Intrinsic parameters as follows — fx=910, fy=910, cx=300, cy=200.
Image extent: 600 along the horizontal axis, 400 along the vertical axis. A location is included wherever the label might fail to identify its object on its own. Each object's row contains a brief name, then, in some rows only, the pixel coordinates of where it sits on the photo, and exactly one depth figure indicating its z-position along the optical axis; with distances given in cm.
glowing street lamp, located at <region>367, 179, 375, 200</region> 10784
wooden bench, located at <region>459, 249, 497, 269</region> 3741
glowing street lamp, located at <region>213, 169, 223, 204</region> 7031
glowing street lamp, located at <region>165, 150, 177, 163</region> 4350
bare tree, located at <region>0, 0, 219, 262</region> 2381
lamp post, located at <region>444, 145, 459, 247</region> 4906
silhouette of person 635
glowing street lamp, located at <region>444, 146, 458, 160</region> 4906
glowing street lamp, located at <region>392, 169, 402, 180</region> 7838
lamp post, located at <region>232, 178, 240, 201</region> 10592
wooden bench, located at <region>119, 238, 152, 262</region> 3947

Action item
List all lines in the material containing the string "post".

Exercise output
lamp post, located at <region>444, 145, 459, 247</region> 4906
lamp post, located at <region>232, 178, 240, 201</region> 10592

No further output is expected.